» TEXT SECTION:
Jump to content

Ex boyfriend broke up with me, now in a new relationship


While the thread author can add an update and reopen discussion, this thread was last posted in over a month ago. Want to continue the conversation? Feel free to start a new thread instead!

Recommended Posts

Posted

My boyfriend of several months broke up with me around a month ago, his reason was "I don't know what I want" which of course left me confused, because he couldn't explain it (or maybe he didn't want to explain it to me)

We broke all ties, haven't spoke since and I've ended up on his Facebook profile after re activating my old profile after a moment of weakness and saw that he is dating someone else. I've now deleted him off it, so I won't be able to see anymore!

 

I'm hurt and confused, I don't know how to take this information. Did he break up with me to be with her? (It still says he's single on Facebook even though there was a comment left saying they were in bed together...) he did know this girl whilst he was with me as its his sisters friend. Now my mind is racing wondering if he cheated on me, if all his family knew about this but never thought of telling me? If we live nowhere near each other and he did have feelings for her whilst being with me surely the truth would be better?

 

I know his actions shouldn't bother me as we aren't together, but I'm still hurt at the idea of him not knowing what he wants but now he's dating this new woman? I just don't understand. I'm left quite hurt and lost. Was wondering if anyone had some advice please?

» PROBLEMS:
1/ In the forum post, rewrite the paragraph that begins "We broke all ties" in fewer words, keeping its main facts.
2/ Translate this sentence from the forum post into Spanish: "Was wondering if anyone had some advice please?"
3/ From the forum post, set down the passage that starts at the words "Ex boyfriend broke" and ends after the words "to see anymore!".

» STORED ROWS:
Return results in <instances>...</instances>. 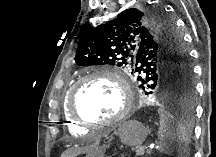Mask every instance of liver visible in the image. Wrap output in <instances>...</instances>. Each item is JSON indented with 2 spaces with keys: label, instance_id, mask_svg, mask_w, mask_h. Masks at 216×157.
Instances as JSON below:
<instances>
[{
  "label": "liver",
  "instance_id": "1",
  "mask_svg": "<svg viewBox=\"0 0 216 157\" xmlns=\"http://www.w3.org/2000/svg\"><path fill=\"white\" fill-rule=\"evenodd\" d=\"M99 141H100V138H97L95 140V143L91 145L90 147L69 149L65 151L61 157H76L79 154L89 153L99 144Z\"/></svg>",
  "mask_w": 216,
  "mask_h": 157
}]
</instances>
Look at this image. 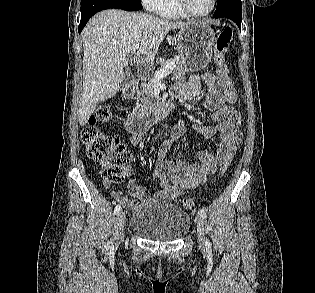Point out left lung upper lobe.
Returning <instances> with one entry per match:
<instances>
[{"instance_id": "obj_1", "label": "left lung upper lobe", "mask_w": 315, "mask_h": 293, "mask_svg": "<svg viewBox=\"0 0 315 293\" xmlns=\"http://www.w3.org/2000/svg\"><path fill=\"white\" fill-rule=\"evenodd\" d=\"M227 16H242L241 0H217L214 17L222 18Z\"/></svg>"}]
</instances>
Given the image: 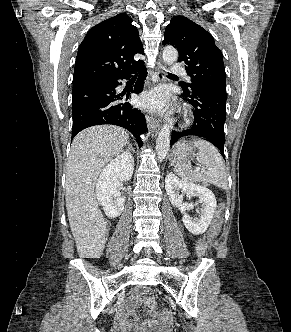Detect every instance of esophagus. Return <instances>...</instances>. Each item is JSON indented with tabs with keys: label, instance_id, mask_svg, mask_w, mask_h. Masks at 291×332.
<instances>
[{
	"label": "esophagus",
	"instance_id": "34e87169",
	"mask_svg": "<svg viewBox=\"0 0 291 332\" xmlns=\"http://www.w3.org/2000/svg\"><path fill=\"white\" fill-rule=\"evenodd\" d=\"M163 81H165V65L162 60H159L156 66L155 82L159 83ZM147 122L150 133L152 134V136H156L160 126L159 120L153 116H149Z\"/></svg>",
	"mask_w": 291,
	"mask_h": 332
}]
</instances>
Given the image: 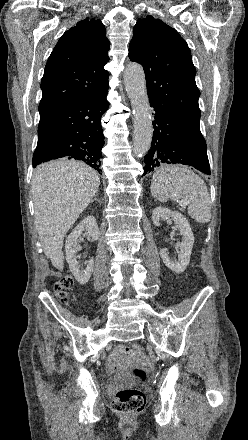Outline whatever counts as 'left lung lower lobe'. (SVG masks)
<instances>
[{
	"instance_id": "obj_1",
	"label": "left lung lower lobe",
	"mask_w": 248,
	"mask_h": 440,
	"mask_svg": "<svg viewBox=\"0 0 248 440\" xmlns=\"http://www.w3.org/2000/svg\"><path fill=\"white\" fill-rule=\"evenodd\" d=\"M154 108L153 141L144 158V173L164 164H185L210 175L206 142L200 128H196L150 101Z\"/></svg>"
}]
</instances>
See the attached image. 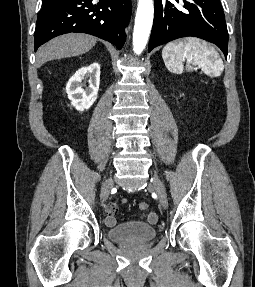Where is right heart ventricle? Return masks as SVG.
Here are the masks:
<instances>
[{
	"mask_svg": "<svg viewBox=\"0 0 255 287\" xmlns=\"http://www.w3.org/2000/svg\"><path fill=\"white\" fill-rule=\"evenodd\" d=\"M102 48H119V47H102Z\"/></svg>",
	"mask_w": 255,
	"mask_h": 287,
	"instance_id": "e07e8e85",
	"label": "right heart ventricle"
}]
</instances>
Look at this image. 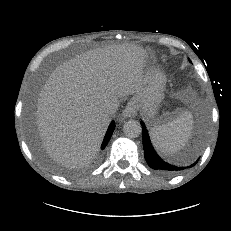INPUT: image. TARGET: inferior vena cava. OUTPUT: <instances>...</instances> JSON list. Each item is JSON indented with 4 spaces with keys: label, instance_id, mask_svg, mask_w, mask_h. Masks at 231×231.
Segmentation results:
<instances>
[{
    "label": "inferior vena cava",
    "instance_id": "inferior-vena-cava-1",
    "mask_svg": "<svg viewBox=\"0 0 231 231\" xmlns=\"http://www.w3.org/2000/svg\"><path fill=\"white\" fill-rule=\"evenodd\" d=\"M115 111H116V109H115V107L112 106V105L108 106L107 109L105 110V112H106L107 114H113Z\"/></svg>",
    "mask_w": 231,
    "mask_h": 231
}]
</instances>
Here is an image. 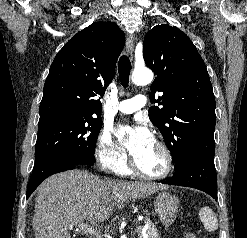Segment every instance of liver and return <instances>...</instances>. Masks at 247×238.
Segmentation results:
<instances>
[{
  "mask_svg": "<svg viewBox=\"0 0 247 238\" xmlns=\"http://www.w3.org/2000/svg\"><path fill=\"white\" fill-rule=\"evenodd\" d=\"M165 185L115 182L82 170H69L46 179L38 188L33 216L35 238H71L73 225L87 219L97 225L127 199L150 196Z\"/></svg>",
  "mask_w": 247,
  "mask_h": 238,
  "instance_id": "1",
  "label": "liver"
}]
</instances>
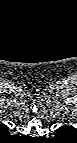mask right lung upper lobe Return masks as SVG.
<instances>
[{"instance_id": "cb5924a9", "label": "right lung upper lobe", "mask_w": 77, "mask_h": 143, "mask_svg": "<svg viewBox=\"0 0 77 143\" xmlns=\"http://www.w3.org/2000/svg\"><path fill=\"white\" fill-rule=\"evenodd\" d=\"M3 129L6 131L8 128L6 126H3Z\"/></svg>"}]
</instances>
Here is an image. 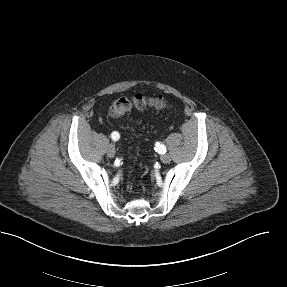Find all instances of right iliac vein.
Masks as SVG:
<instances>
[{"label":"right iliac vein","instance_id":"obj_1","mask_svg":"<svg viewBox=\"0 0 287 287\" xmlns=\"http://www.w3.org/2000/svg\"><path fill=\"white\" fill-rule=\"evenodd\" d=\"M108 157L112 158L115 156V147L113 145H109L107 148Z\"/></svg>","mask_w":287,"mask_h":287}]
</instances>
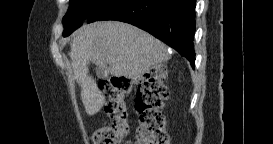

» EXERCISE SOLUTIONS:
1/ After we cut all contact, I reactivated my old Facebook profile in a weak moment, came across his page, and saw he's dating someone else. I've deleted him now so I can't see any more.

2/ ¿Me preguntaba si alguien tenía algún consejo, por favor?

3/
Ex boyfriend broke up with me, now in a new relationship


While the thread author can add an update and reopen discussion, this thread was last posted in over a month ago. Want to continue the conversation? Feel free to start a new thread instead!

Recommended Posts

Posted

My boyfriend of several months broke up with me around a month ago, his reason was "I don't know what I want" which of course left me confused, because he couldn't explain it (or maybe he didn't want to explain it to me)

We broke all ties, haven't spoke since and I've ended up on his Facebook profile after re activating my old profile after a moment of weakness and saw that he is dating someone else. I've now deleted him off it, so I won't be able to see anymore!